In the meantime the other farmers around there became annoyed on account of Koos Steyn’s friendship with the rooinek. They said that Koos was a hensopper and a traitor to his country. He was intimate with a man who had helped to bring about the downfall of the Afrikaner nation.

Yet it was not fair to call Koos a hensopper. Koos had lived in the Graaff-Reinet district when the war broke out, so that he was a Cape Boer and need not have fought. Nevertheless, he joined up with a Free State commando and remained until peace was made; and if at any time the English had caught him, they would have shot him as a rebel, in the same way they shot Scheepers and others.

Gerhardus Grobbelaar spoke about this once when we were in Willem Odendaal’s post office.

‘You are not doing right,’ Gerhardus said. ‘Boer and Englishman have been enemies since after Slagtersnek. We’ve lost this war, but someday we’ll win. It’s the duty we owe to our children’s children to stand against the rooineks. Remember the concentration camps.’

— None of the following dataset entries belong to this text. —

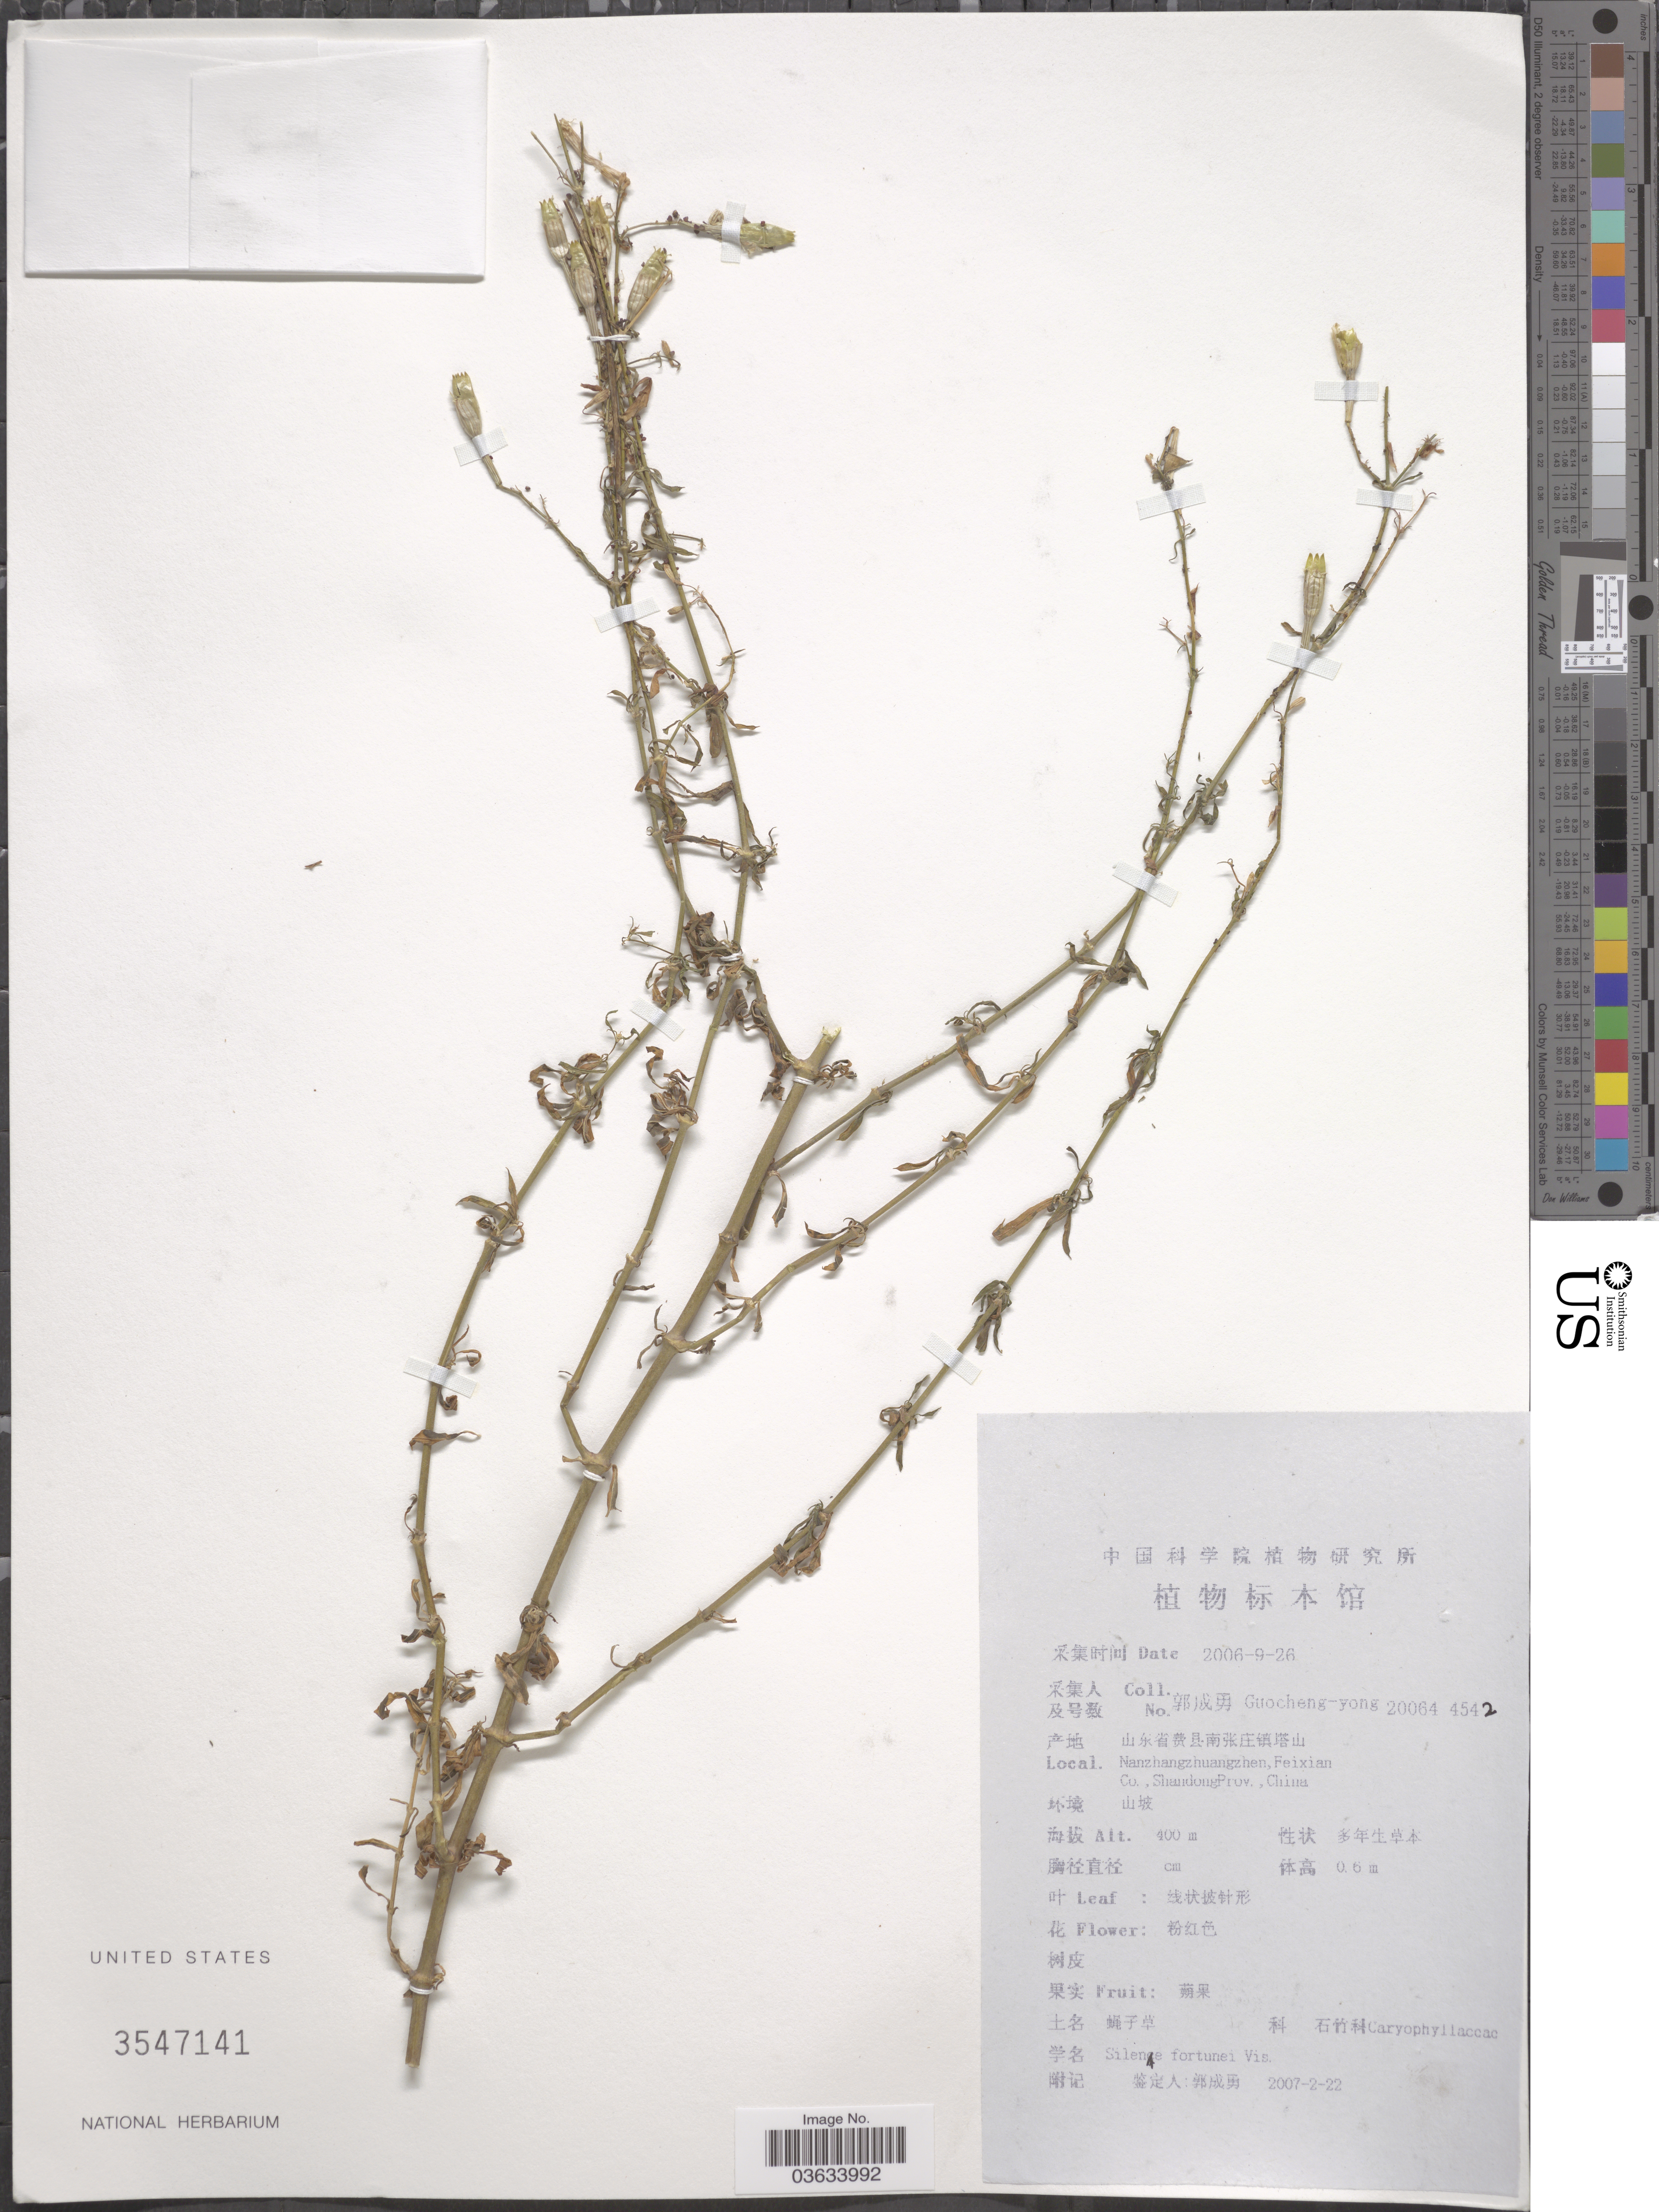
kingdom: Plantae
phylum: Tracheophyta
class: Magnoliopsida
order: Caryophyllales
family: Caryophyllaceae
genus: Silene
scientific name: Silene fortunei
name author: Vis.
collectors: Guo cheng-yong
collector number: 20064 454 2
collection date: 2006-09-26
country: China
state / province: Shandong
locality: Nanzhangzhuangzhen, Feixian Co.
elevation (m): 400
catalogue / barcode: US 3547141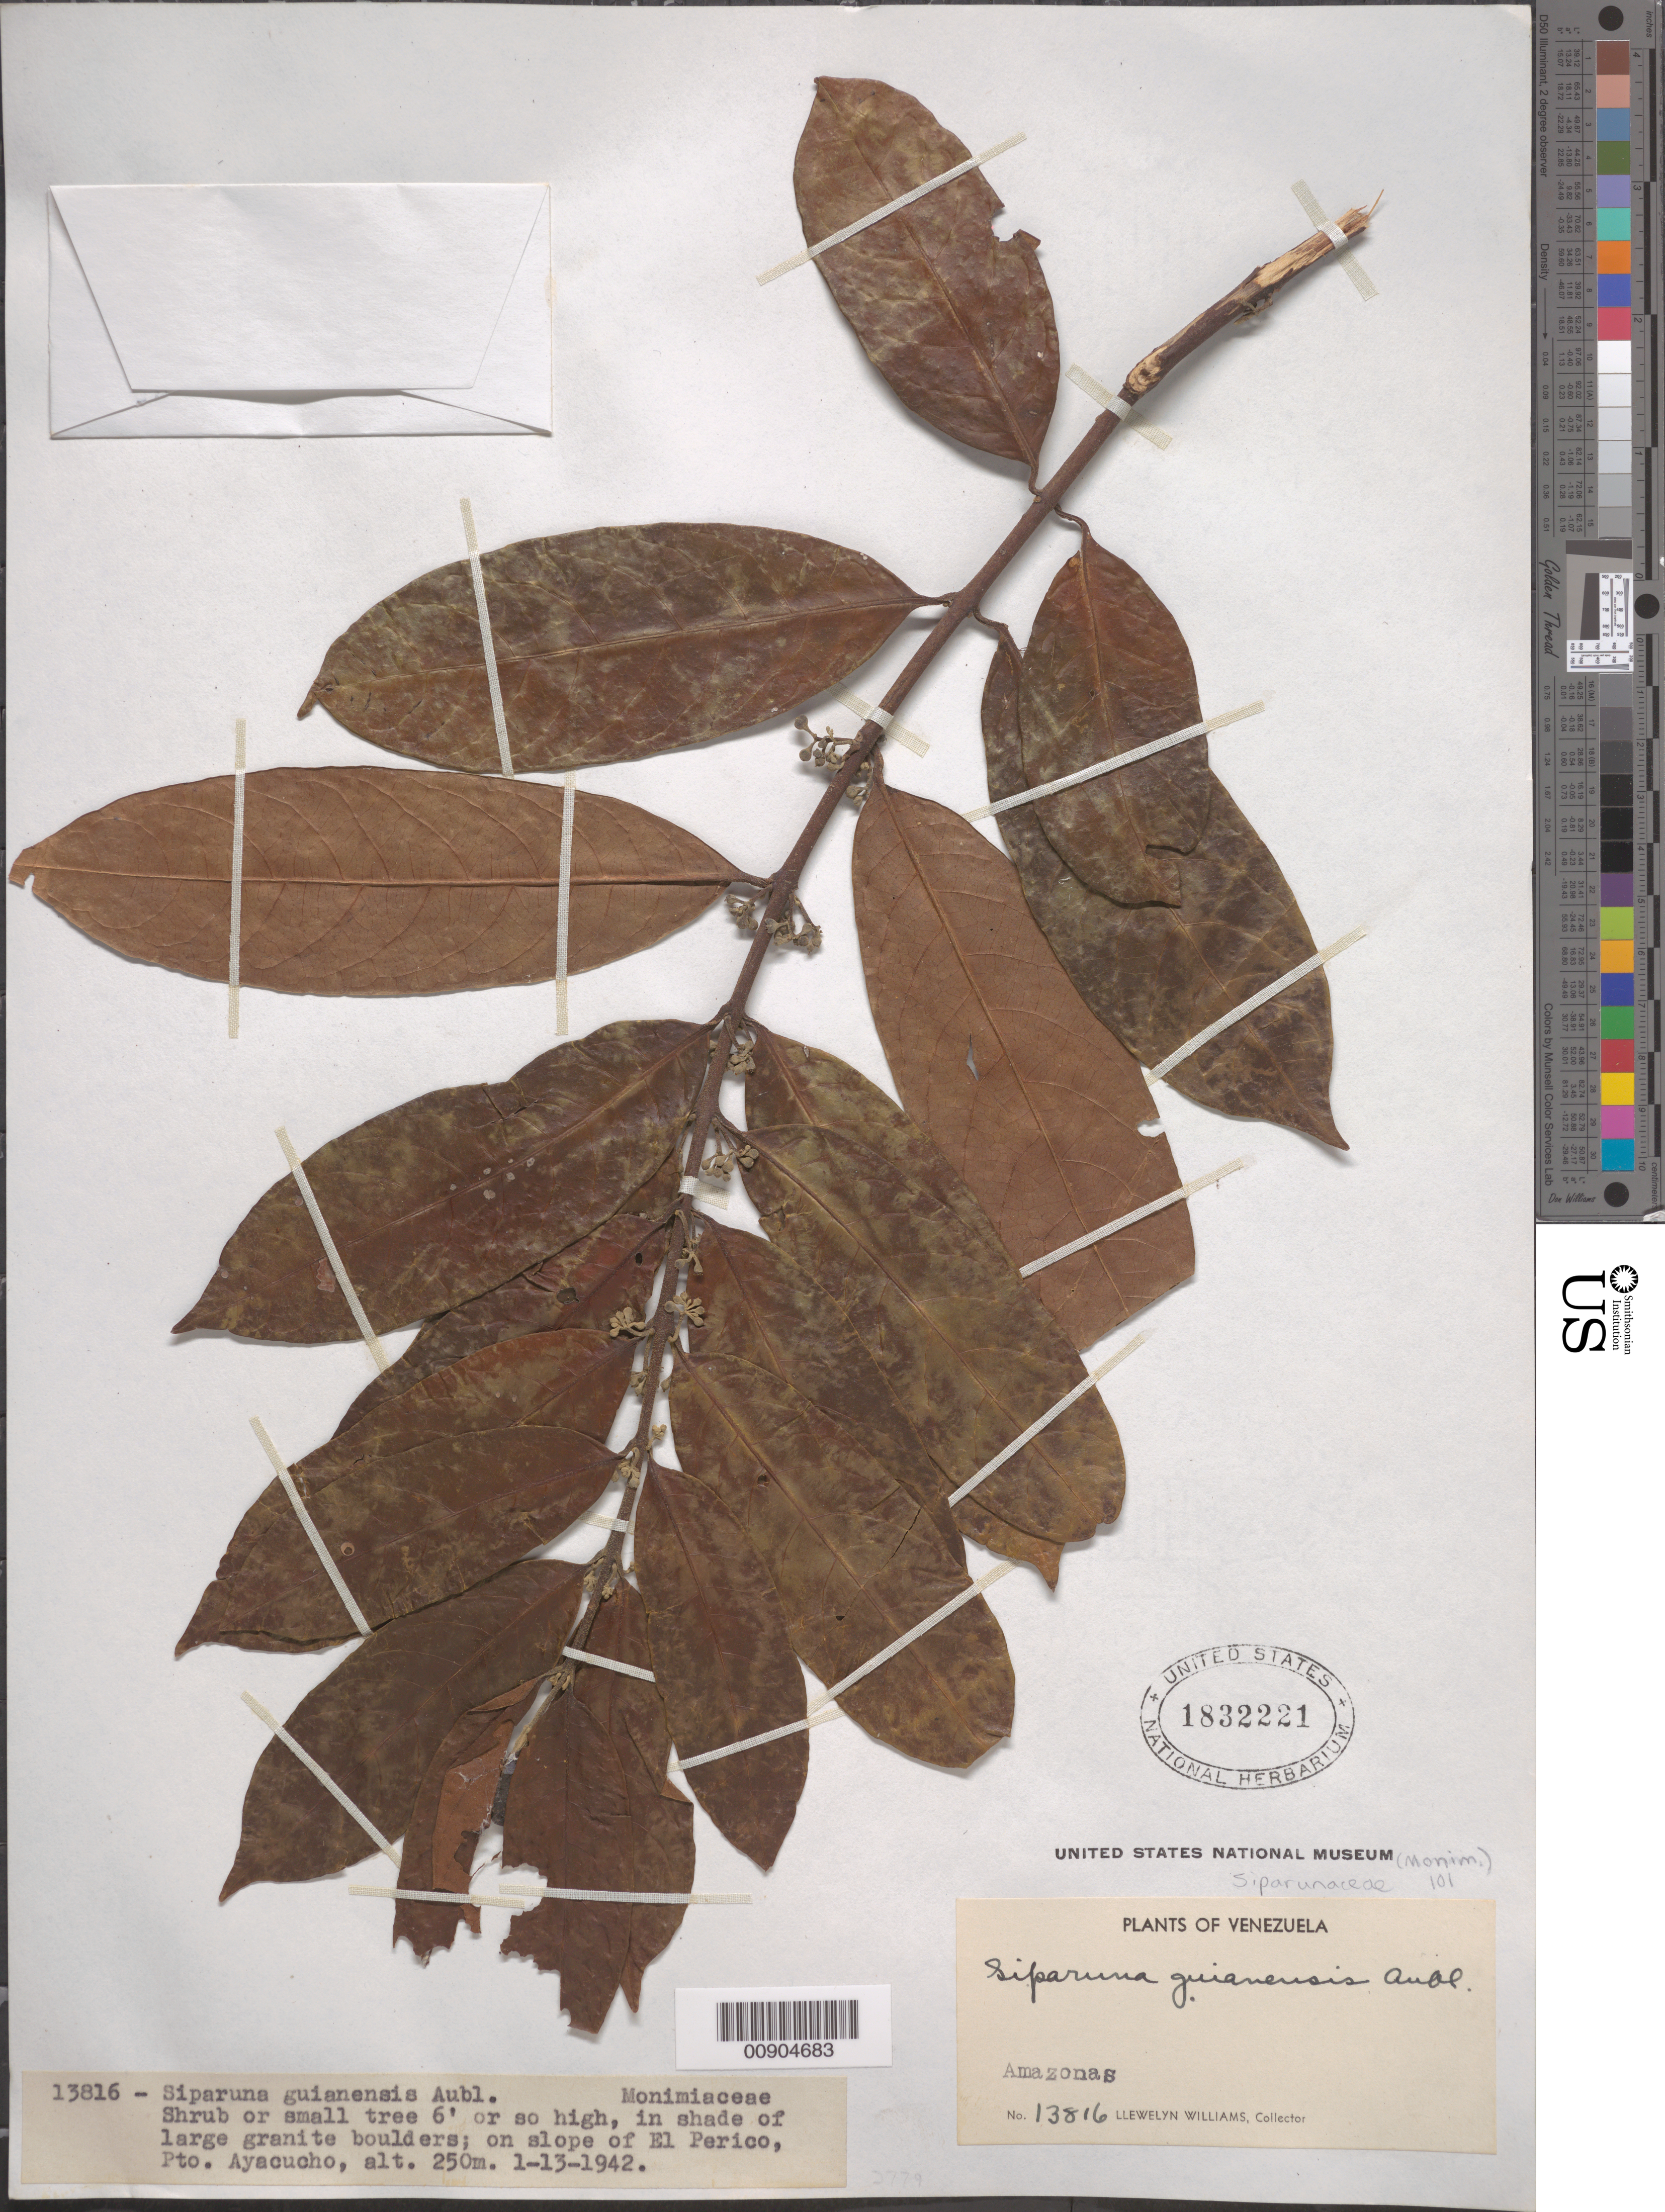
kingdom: Plantae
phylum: Tracheophyta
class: Magnoliopsida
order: Laurales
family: Siparunaceae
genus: Siparuna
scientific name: Siparuna guianensis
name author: Aubl.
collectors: Ll. Williams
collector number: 13816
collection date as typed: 13-Jan-42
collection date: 1942-01-13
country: Venezuela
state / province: Amazonas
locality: Puerto Ayacucho, El Perico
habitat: Shade of large granite boulders, on slope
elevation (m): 250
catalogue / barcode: US 1832221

There seemed to me to be truth in what Gerhardus said.

‘But the English are here now, and we’ve got to live with them,’ Koos answered. ‘When we get to understand one another, perhaps we won’t need to fight any more. This Englishman Webber is learning Afrikaans very well, and someday he might almost be one of us. The only thing I can’t understand about him is that he has a bath every morning. But if he stops that, and if he doesn’t brush his teeth any more, you’ll hardly be able to tell him from a Boer.’

Although he made a joke about it, I felt that there was also truth in what Koos Steyn said.